Today is different. We’re staying at an enormous house on the Outer Banks of North Carolina, a strip of sandbars and islands which begins at Cape Henry, just a few miles from Norfolk, and stretches south more than three hundred miles, beyond Cape Fear and Wilmington — a haven for pirates, once upon a time. We — my wife, our little boy, a pair of grandmothers, two dogs, and a cat — opened up the house last Sunday and we’ll close it next week. It’s now Wednesday, maybe Thursday. The day before yesterday the rest of my wife’s family arrived. Because they live far inland, up in the hills, they hate — possibly without realizing it — the sea and everything to do with it. One day at the beach was enough to convince them that there’s no sport in tormenting crabs — they walk backward, after all — and spur them to organize a few outings in the car, with seat belts properly buckled and the air-conditioning high enough to blow-dry their hair. Through gritted teeth, my wife angrily gave in to her family obligations — the inexorable summons of her bloodline — so she and our son are heading out with them for the day. I’m staying here to get some work done.

As I helped to pack the Diet Cokes and the party-size bags of Tostitos as big as TV sets, I was seized by the dizzying prospect of spending an entire day of perhaps immoral peace and quiet: in the gringo universe, where having children is more a self-indulgent whim than a real decision, one quickly learns that if your kids aren’t driving you crazy, it’s because they’re driving someone else crazy, somebody without kids of their own.

10:30 A.M. From the spacious third-floor balcony you can see the ocean. Between our place and the beach is another row of houses similar to this one. People around here christen their homes as they do their yachts. Each one has its own sign emblazoned with some quasi-nautical name: Circe, Ogygia, Poseidon. The breeze is not especially refreshing and I feel sorry for my relatives driving around out there. By now they must have reached the town of Kitty Hawk where, in 1903, the Wright Brothers defied gravity with their tiny, pathetic first flight, which lasted all of twelve seconds. Since then we’ve never stopped perpetuating that defiance: we fly to Tokyo, we stay up all night drinking Diet Coke, we make babies for the hell of it.

The ocean is tempting but the books I’m reading are checked out from the university library, and it looks bad if you return them all greasy, stained with Coppertone. This house — somebody else’s — feels very strange, its quiet emptiness closing in around me. I never really thought I could miss my oversized brothers-in-law.

11:00 A.M. The conquest of the Canary Islands was a strange thing, really more of a sudden interruption in the midst of timeless tranquility.
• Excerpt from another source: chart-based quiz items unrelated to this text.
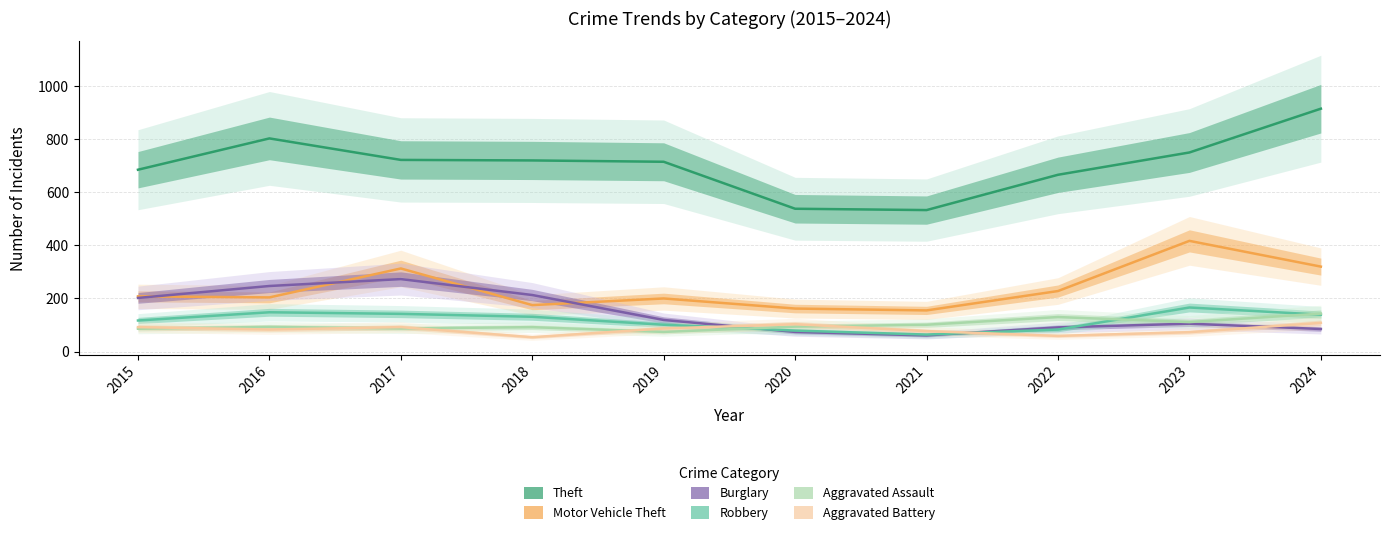

How many values in the Aggravated Assault series are below 94?

5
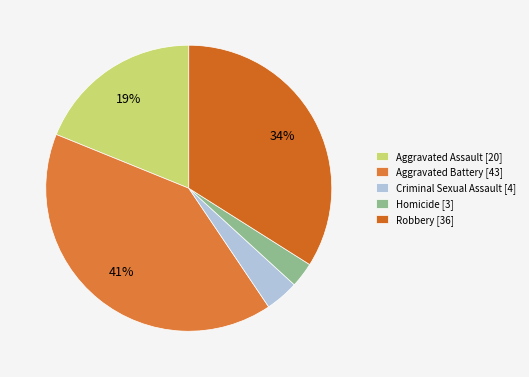

The Aggravated Assault slice represents 12% of the pie. True or false?

False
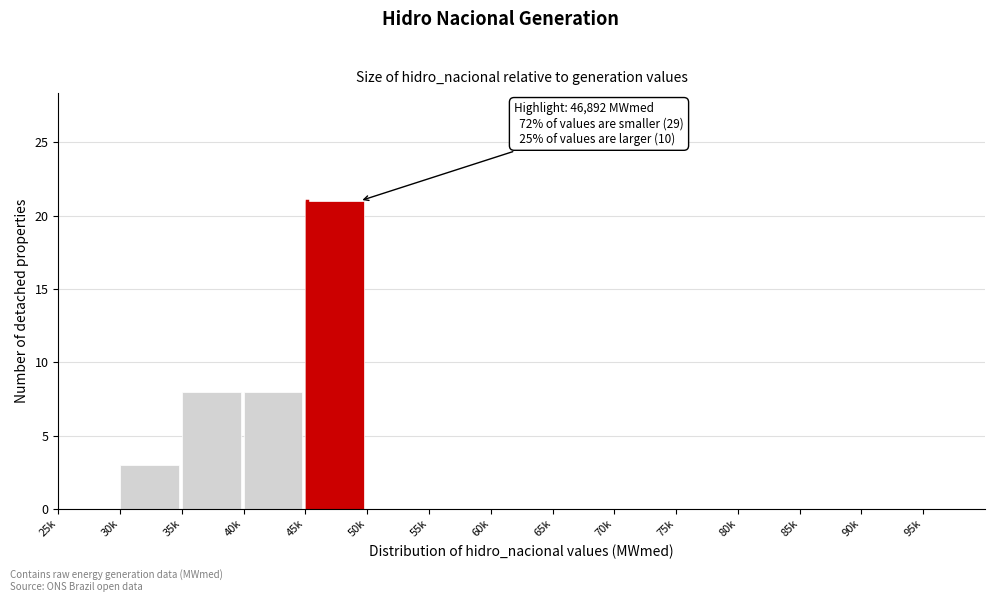

Reading left to right, what are all the values shown in this chart?

25k=0	30k=3	35k=8	40k=8	45k=21	50k=0	55k=0	60k=0	65k=0	70k=0	75k=0	80k=0	85k=0	90k=0	95k=0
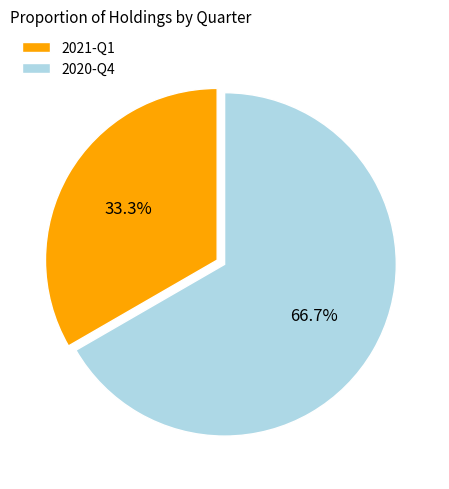

What percentage do 2020-Q4 and 2021-Q1 together represent?

100.0%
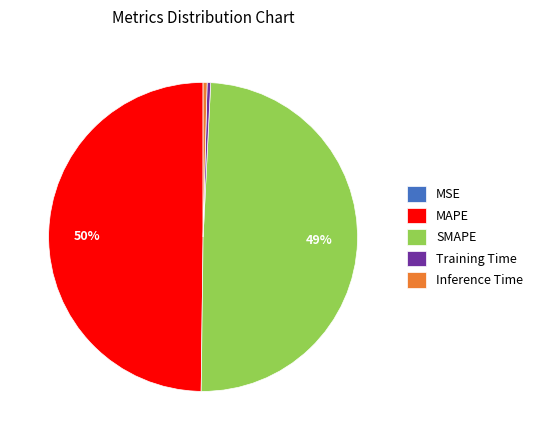

True or false: Training Time accounts for 0% of the total.

True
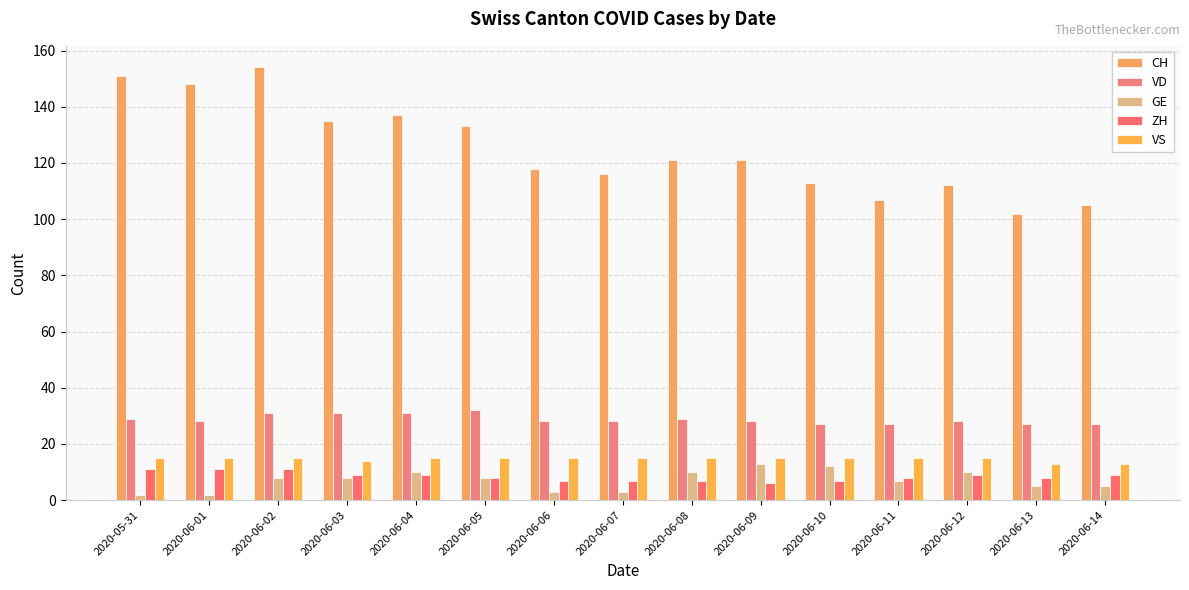

Which series has the largest total across all categories?

CH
In one of her books, the Cuban Professor Eyda Merediz — like myself, an émigré to Washington, D.C. — writes that Spain’s incorporation of the Fortunate Isles into its Empire provided a model for subsequent Spanish incursions into the Americas: Columbus’s bizarre descriptions of his first landing in the West Indies result from his perceiving Atlantic America through the nascent mythology of the Canary possessions. This probably also accounts for the perverse insistence on seeing our own tormented continent as an Edenic territory: what those Spanish captains found on the Canaries was nothing like the complex, militarized civilizations that Cortés or Pizarro fought to conquer, but a separate universe, infinitely isolated in its megalithic serenity. The German anthropologist Hans Biedermann has shown that, before being assimilated into Spanish culture, the Guanches were the last bastion of the European Stone Age: despite a reliance on draft animals they neither used wheels nor forged metals.